[Dataset entries]

┄┄┄┄┄┄

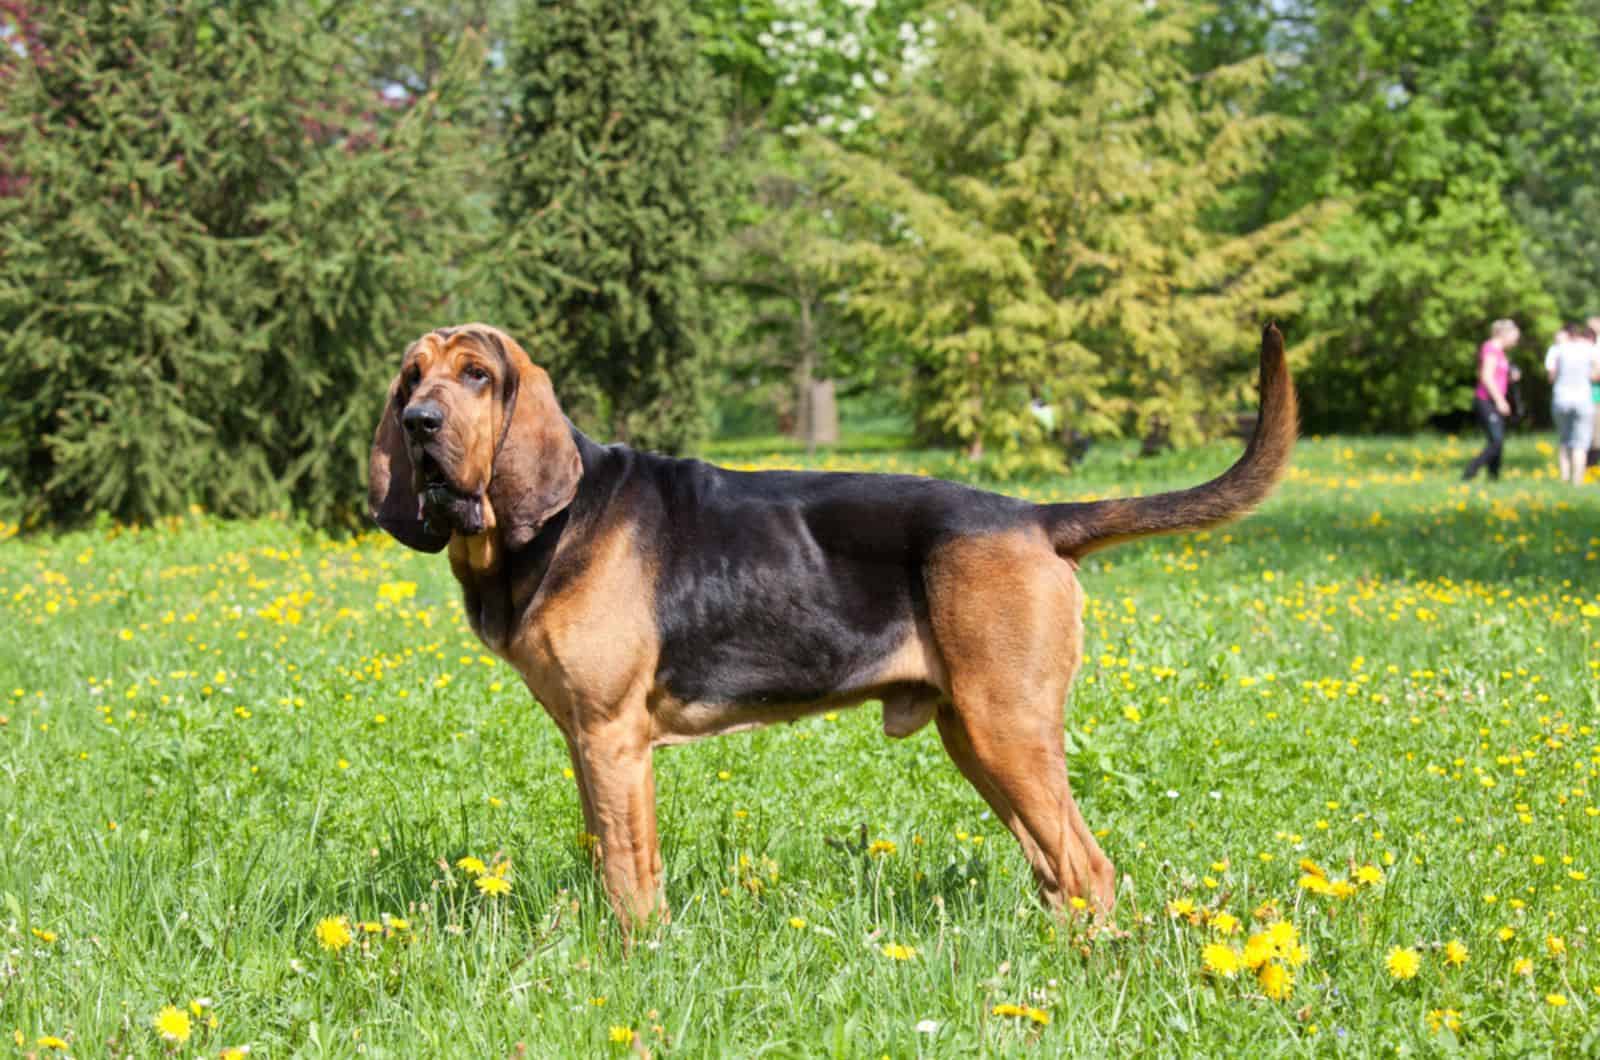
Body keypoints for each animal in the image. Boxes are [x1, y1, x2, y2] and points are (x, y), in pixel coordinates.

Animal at [368, 321, 1292, 928]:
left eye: (477, 376)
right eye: (411, 378)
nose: (419, 425)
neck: (544, 526)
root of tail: (1033, 516)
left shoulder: (612, 738)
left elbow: (631, 872)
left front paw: (634, 959)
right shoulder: (586, 743)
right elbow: (608, 854)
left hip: (1009, 730)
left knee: (1090, 870)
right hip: (977, 738)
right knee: (1056, 868)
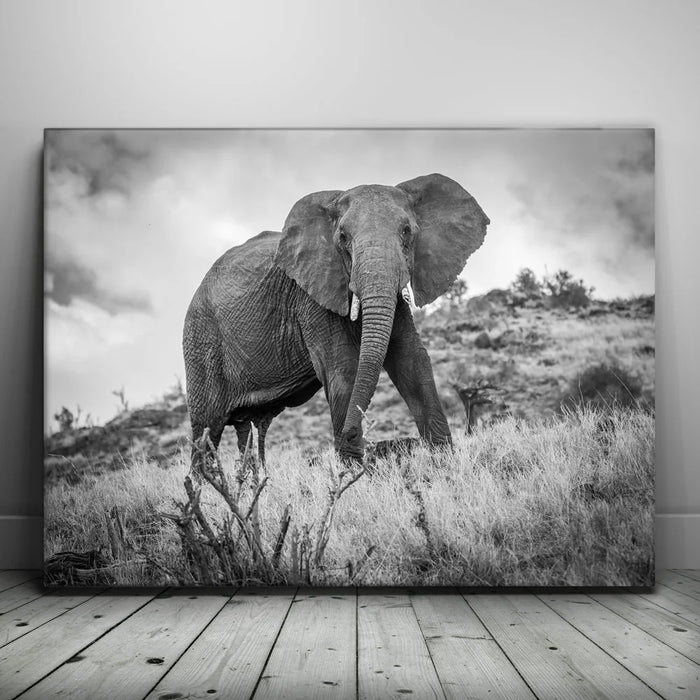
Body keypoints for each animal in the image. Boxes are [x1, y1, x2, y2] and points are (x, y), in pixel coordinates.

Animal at [183, 173, 489, 472]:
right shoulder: (312, 296)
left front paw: (445, 464)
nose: (353, 433)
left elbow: (411, 360)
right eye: (342, 237)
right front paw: (353, 474)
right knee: (208, 427)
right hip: (201, 338)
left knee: (245, 426)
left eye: (407, 231)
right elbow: (343, 368)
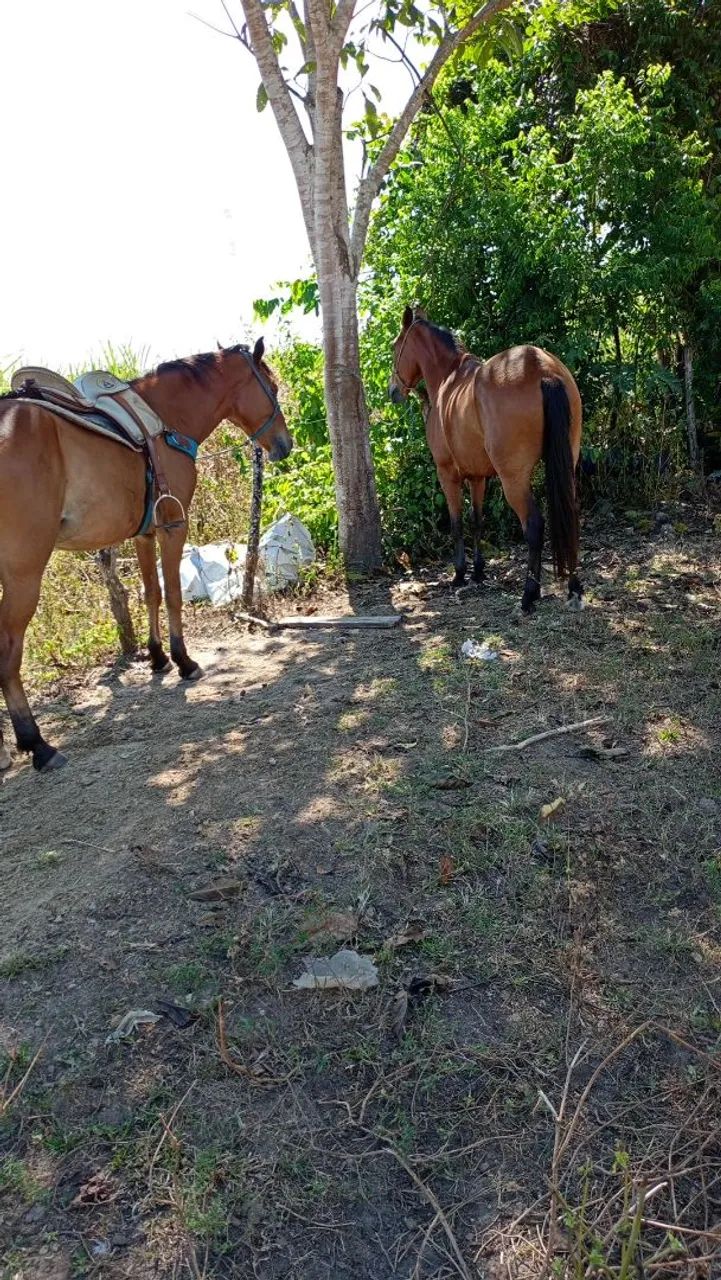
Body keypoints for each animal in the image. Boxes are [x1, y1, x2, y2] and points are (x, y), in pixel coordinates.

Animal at [0, 339, 292, 773]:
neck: (165, 419)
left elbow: (150, 593)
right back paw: (36, 743)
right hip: (23, 572)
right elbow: (172, 594)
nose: (285, 444)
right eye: (270, 386)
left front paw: (156, 657)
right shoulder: (174, 528)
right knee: (8, 651)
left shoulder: (144, 533)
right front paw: (183, 660)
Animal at [389, 307, 583, 614]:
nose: (393, 391)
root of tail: (543, 370)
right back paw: (574, 589)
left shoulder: (447, 474)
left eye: (396, 347)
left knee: (534, 525)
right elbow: (477, 520)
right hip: (567, 467)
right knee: (570, 513)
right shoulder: (478, 476)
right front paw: (478, 571)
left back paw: (529, 595)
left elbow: (456, 522)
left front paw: (459, 573)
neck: (448, 379)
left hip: (513, 480)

┄┄┄┄┄┄

-- ACTIVITY --
Nothing but the exact text of the records should appear in your answer, with no pictures. Please write it out.

-- RESULT FOR THIS EXERCISE --
Body keypoints for each animal in the image. Boxes are [x1, y1, x2, y2] and points are (x, y), in pixel coordinates.

Animal at [368, 321, 1292, 928]:
left eye: (477, 376)
right eye: (411, 378)
nose: (419, 425)
neck: (544, 526)
root of tail: (1033, 516)
left shoulder: (612, 738)
left elbow: (631, 872)
left front paw: (634, 959)
right shoulder: (586, 743)
right elbow: (608, 854)
left hip: (1009, 730)
left knee: (1090, 870)
right hip: (977, 738)
right knee: (1056, 868)
Body keypoints for each animal in the image. Boxes are [x1, y1, x2, y2] and points are (x, y), in pixel coordinates.

Animal at [183, 173, 489, 472]:
right shoulder: (312, 296)
left front paw: (445, 464)
nose: (353, 433)
left elbow: (411, 360)
right eye: (342, 237)
right front paw: (353, 474)
right knee: (208, 427)
right hip: (201, 338)
left knee: (245, 426)
left eye: (407, 231)
right elbow: (343, 368)
Body keypoints for each animal in the image. Boxes are [x1, y1, x2, y2] and points are (x, y), in pixel coordinates.

Animal at [0, 339, 292, 773]:
neck: (165, 419)
left elbow: (150, 593)
right back paw: (36, 743)
right hip: (23, 572)
right elbow: (172, 594)
nose: (285, 444)
right eye: (270, 386)
left front paw: (156, 657)
right shoulder: (174, 528)
right knee: (8, 651)
left shoulder: (144, 533)
right front paw: (183, 660)
Animal at [389, 307, 583, 614]:
nose: (393, 391)
root of tail: (543, 370)
right back paw: (574, 589)
left shoulder: (447, 474)
left eye: (396, 347)
left knee: (534, 525)
right elbow: (477, 520)
right hip: (567, 467)
right knee: (570, 513)
right shoulder: (478, 476)
right front paw: (478, 571)
left back paw: (529, 595)
left elbow: (456, 522)
left front paw: (459, 573)
neck: (448, 379)
left hip: (513, 480)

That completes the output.